● **Text passage**:
Outgoing CSIRO chief executive Dr Larry Marshall has named the 10 deep tech teams challenging “old school paradigms” that will participate in the first edition of the ON Accelerate program for two years.
The teams behind innovations ranging from RegTech and material sciences to the Internet of Things and vaccines will complete an in-person ‘immersion’ week in early February 2023, followed by the full 14-week program which will include online delivery.
The accelerator aims for teams to become a viable startup by helping them develop a solid business model and a clear path to commercialisation, according to CSIRO.
One participant from the 2023 cohort will also receive the Stanford Australia Foundation – CSIRO Acceleration Scholarship, which will cover fees and travel to attend a short course at the Stanford Graduate School of Business.
Teams spawned within CSIRO were the most frequently supported, with three selected. Monash University is represented by two teams in the latest round of the ON Accelerate Program.
Four of the remaining teams are associated with the ANU Research School of Physics’ DeepTech incubator Momentum, the Walter and Eliza Hall Institute of Medical Research, the Telethon Kids Institute, and the University of Technology Sydney respectively.
Northern Queensland startup Rainstick is working with researchers at James Cook University to combine indigenous knowledge systems with modern electrokinetics to increase the yield of fungi and other plants through natural systems.
The successful teams are:
- DHI (Monash University) for an AI powered RegTech tool to improve identification of discrepancies of listed companies’ disclosures
- Green Shield (Monash University) for object camouflage materials, including radio frequency shielding
- v2Algae (University of Technology Sydney) for BioTech specialty ingredient manufacturing, in partnership with v2food
- Rainstick (James Cook University) for improving the growth rate of fungi and plants’ natural systems to increase yield
- The SpritzOM (Telethon Kids Institute) for a low-cost nasal vaccine to prevent ear infections. CSIRO notes that “there are no approved vaccine that successfully targets the major pathogen responsible for the most common ear infections”

● **Exercises to complete**:
1: Quote from the article on CSIRO's ON Accelerate teams, beginning at the words "The teams behind" and stopping after the words "include online delivery.".
2: Extend the article on CSIRO's ON Accelerate teams, picking up right after its last line.
The records that follow come from a separate source.

● **Given records**:
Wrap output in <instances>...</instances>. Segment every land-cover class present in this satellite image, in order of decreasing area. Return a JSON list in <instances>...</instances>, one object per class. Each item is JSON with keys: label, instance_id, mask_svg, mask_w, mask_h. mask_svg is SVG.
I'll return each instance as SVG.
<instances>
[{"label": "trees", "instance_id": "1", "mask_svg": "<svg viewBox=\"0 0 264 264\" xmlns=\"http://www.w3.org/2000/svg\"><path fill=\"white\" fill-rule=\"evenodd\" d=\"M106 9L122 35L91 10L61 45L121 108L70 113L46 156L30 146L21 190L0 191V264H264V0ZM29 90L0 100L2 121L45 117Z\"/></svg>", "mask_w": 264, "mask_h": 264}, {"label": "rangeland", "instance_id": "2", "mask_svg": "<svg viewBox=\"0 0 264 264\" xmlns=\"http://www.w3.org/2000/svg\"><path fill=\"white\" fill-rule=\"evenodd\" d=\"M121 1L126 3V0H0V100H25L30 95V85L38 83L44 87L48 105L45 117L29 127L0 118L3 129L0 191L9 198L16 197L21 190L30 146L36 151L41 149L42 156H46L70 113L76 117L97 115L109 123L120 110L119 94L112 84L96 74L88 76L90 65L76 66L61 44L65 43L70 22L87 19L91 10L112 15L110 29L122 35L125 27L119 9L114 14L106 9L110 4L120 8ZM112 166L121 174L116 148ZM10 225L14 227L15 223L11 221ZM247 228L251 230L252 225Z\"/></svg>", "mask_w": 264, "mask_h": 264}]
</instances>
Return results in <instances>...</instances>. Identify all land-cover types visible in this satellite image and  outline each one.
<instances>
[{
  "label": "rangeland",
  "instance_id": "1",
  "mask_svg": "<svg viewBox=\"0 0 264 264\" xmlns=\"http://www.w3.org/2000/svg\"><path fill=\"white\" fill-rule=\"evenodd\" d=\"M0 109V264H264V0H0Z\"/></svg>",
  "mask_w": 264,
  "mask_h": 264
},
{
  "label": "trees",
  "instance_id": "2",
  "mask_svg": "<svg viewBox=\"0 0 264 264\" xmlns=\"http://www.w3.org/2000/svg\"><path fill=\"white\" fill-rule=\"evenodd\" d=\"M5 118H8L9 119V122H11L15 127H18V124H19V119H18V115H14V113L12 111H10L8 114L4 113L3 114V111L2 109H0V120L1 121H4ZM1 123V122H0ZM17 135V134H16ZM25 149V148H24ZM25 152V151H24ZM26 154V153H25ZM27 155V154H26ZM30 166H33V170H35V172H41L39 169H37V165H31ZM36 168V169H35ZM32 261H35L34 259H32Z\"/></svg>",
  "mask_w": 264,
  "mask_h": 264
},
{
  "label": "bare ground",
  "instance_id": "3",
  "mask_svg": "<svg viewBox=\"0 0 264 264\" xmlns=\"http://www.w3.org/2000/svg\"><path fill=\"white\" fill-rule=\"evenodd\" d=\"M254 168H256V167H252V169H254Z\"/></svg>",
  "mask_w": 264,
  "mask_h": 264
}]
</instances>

● **Written responses**:
1:
The teams behind innovations ranging from RegTech and material sciences to the Internet of Things and vaccines will complete an in-person ‘immersion’ week in early February 2023, followed by the full 14-week program which will include online delivery.

2:
- Walter and Eliza Hall Institute of Medical Research’s Application Development team for an information system for managing animals in research environments to improve ethical treatment, efficiency, and lower costs
- Thaum (ANU Research School of Physics’ DeepTech incubator) for WhalePOD, vision capabilities which helps offshore industries implement harm mitigation strategies against marine mammals
- Cognitag (CSIRO) for improving IoT device capabilities
- Reduced Sugar Juice Team (CSIRO) for naturally reducing sugar content of juice drinks by up to 70 per cent without negative nutritional impact
- UpCell (CSIRO) for efficient and scalable process technology to produce food-appropriate specialised performance proteins
Speaking at the launch of the program, Dr Marshall said the ON program is a crucial part of solving Australia’s innovation dilemma.
“We still think invention is innovation, we celebrate papers not patents, and we count how many citations we received, not how many jobs we created,” Dr Marshall said.
Since the program was established in 2015, Dr Marshall said it has supported more than 3500 people from 52 research organisations, with 66 new companies subsequently formed by participants. These companies employ more than 500 people and have raised more than $110 million in investment capital.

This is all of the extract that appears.